ЗАДАНИЕ ДЛЯ ВЫПОЛНЕНИЯ =
Скопируйте без изменений часть текста о награде изветчикам: от слов «Почти во всех» до слов «(587-3, 1579, 1594).» включительно.

Почти во всех указах об извете подтверждалось, что изветчика ждут награда, поощрение. Так было принято с давних пор. В наказе воеводе Кузнецка (1625 г.) сказано: «Кто на кого скажет какое воровство или измену, и сыщется допряма, и государь тех людей пожалует, и животы и вотчины (преступников. — Е.А.) пожалует им, кто на кого какую измену и воровство доведет» (104-3, 219). Так же было и в конце XVII в. В наказах воеводам говорилось, что они обязаны поощрять изветчиков государевым жалованьем — деньгами и сукнами, а также и «вотчины и животы тех изменников отдавать тем же людем, кто на них в правду доведет» (587-3, 1579, 1594).

ПРЕДОСТАВЛЕННЫЕ ДАННЫЕ =
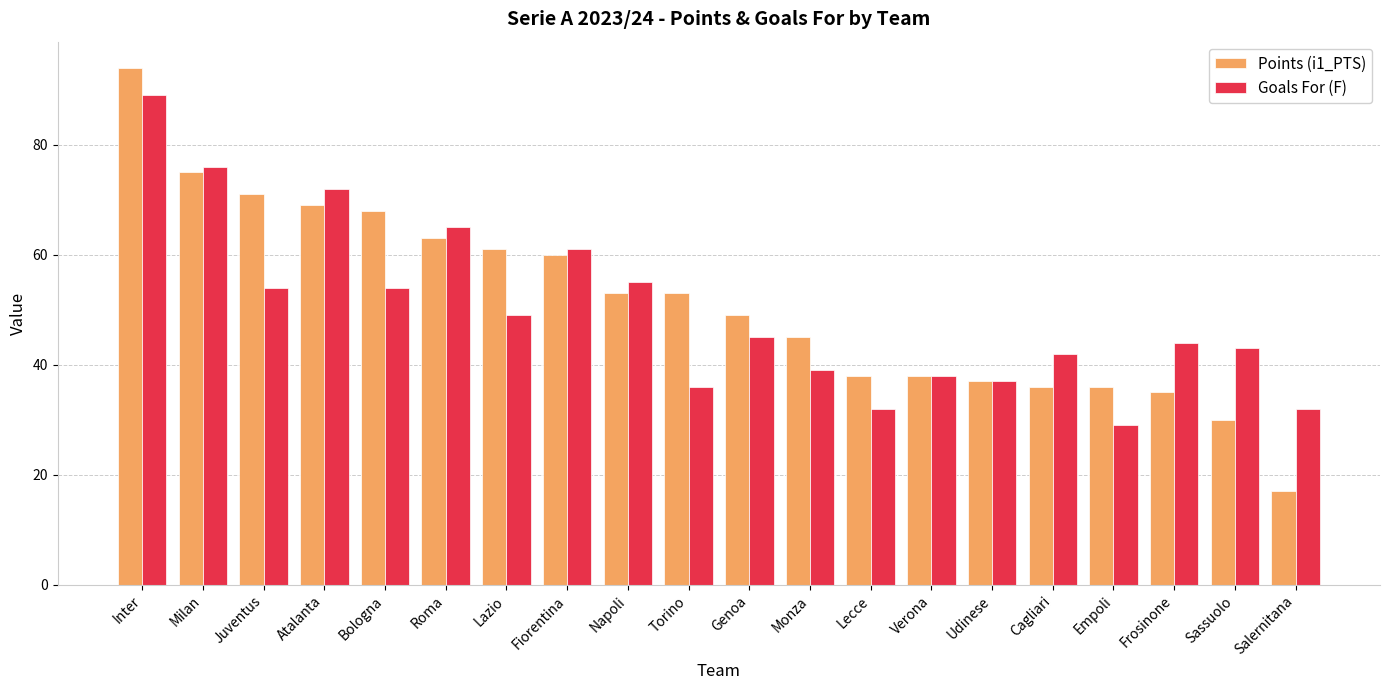

What is the difference between the Goals For (F) values at Lazio and Torino?

13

ПИСЬМЕННЫЙ ОТВЕТ =
Почти во всех указах об извете подтверждалось, что изветчика ждут награда, поощрение. Так было принято с давних пор. В наказе воеводе Кузнецка (1625 г.) сказано: «Кто на кого скажет какое воровство или измену, и сыщется допряма, и государь тех людей пожалует, и животы и вотчины (преступников. — Е.А.) пожалует им, кто на кого какую измену и воровство доведет» (104-3, 219). Так же было и в конце XVII в. В наказах воеводам говорилось, что они обязаны поощрять изветчиков государевым жалованьем — деньгами и сукнами, а также и «вотчины и животы тех изменников отдавать тем же людем, кто на них в правду доведет» (587-3, 1579, 1594).